[[ Selected passage open ]]
Despite a slight increase in the 10-year Treasury yield to approximately 4.02%, the overall optimistic sentiment remained unscathed. This positivity was further supported by initial jobless claims for the week of November 22, which exceeded economists’ expectations. Analysts from BMO suggest that this mixed but robust data could keep the Federal Reserve considering a potential 25-basis-point rate cut at their upcoming meeting on December 10.

Investor sentiment surrounding the Fed is also being influenced by speculation regarding its future leadership. Kevin Hassett, currently at the helm of the White House National Economic Council, is emerging as the leading candidate for the next Fed chair, a prospect that markets view favorably in light of President Donald Trump’s inclination towards lower interest rates. Money markets are pricing in about an 80% probability of a rate cut in December and anticipate three additional cuts by the end of 2026—this marks a significant shift from just a week prior when traders expected only three total cuts.
[[ Selected passage closed ]]
[[ Exercise data open ]]
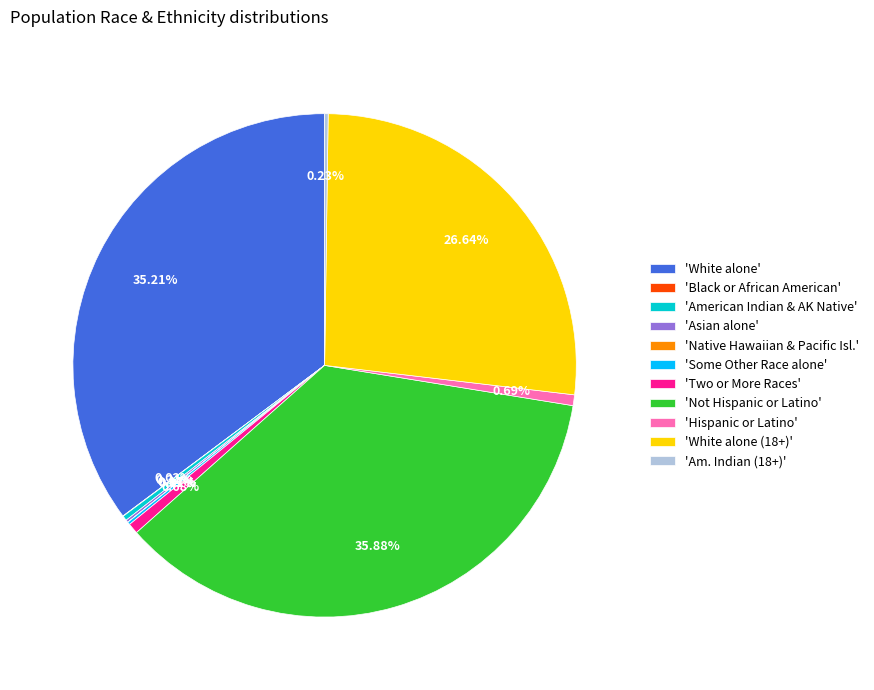

Do 'Two or More Races' and 'White alone (18+)' together represent more than half of the pie?

No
[[ Exercise data closed ]]
### What to work on
1) Please rewrite the passage on Treasury yields and the Fed, starting with "Despite a slight" and going on through "on December 10.", with "robust" changed to "solid".
2) Write the next part of the passage on the Fed and rate-cut expectations, picking up after its final sentence.

### Responses for each task
1)
Despite a slight increase in the 10-year Treasury yield to approximately 4.02%, the overall optimistic sentiment remained unscathed. This positivity was further supported by initial jobless claims for the week of November 22, which exceeded economists’ expectations. Analysts from BMO suggest that this mixed but solid data could keep the Federal Reserve considering a potential 25-basis-point rate cut at their upcoming meeting on December 10.

2)
Nvidia remains central to market discussions, with Wedbush analyst Dan Ives labeling the company as the “Rocky Balboa champion of AI” due to its strong demand that continues to outpace supply. However, not all investors are aligning with this bullish outlook. Valerie Charriere from BNP Paribas Asset Management expressed skepticism about a typical year-end rally, citing potential weaknesses in AI valuations and ongoing uncertainties surrounding Fed policy as factors that could lead investors to pivot toward more defensive sectors.

Meanwhile, across the Atlantic, UK markets are grappling with a different set of economic adjustments. Chancellor Rachel Reeves announced an increase in the government’s fiscal buffer to £22 billion, funded by £29.8 billion in new taxation, targeting sectors such as gambling and high-end real estate. The pound and British gilts saw strengthening during her address, which followed an early market reaction to a premature release of the Office for Budget Responsibility’s economic analysis. Matthew Ryan from Ebury noted that this fiscal buffer might decrease the likelihood of further tax hikes, although investors are still weighing the compatibility of fiscal restraint with ongoing economic growth.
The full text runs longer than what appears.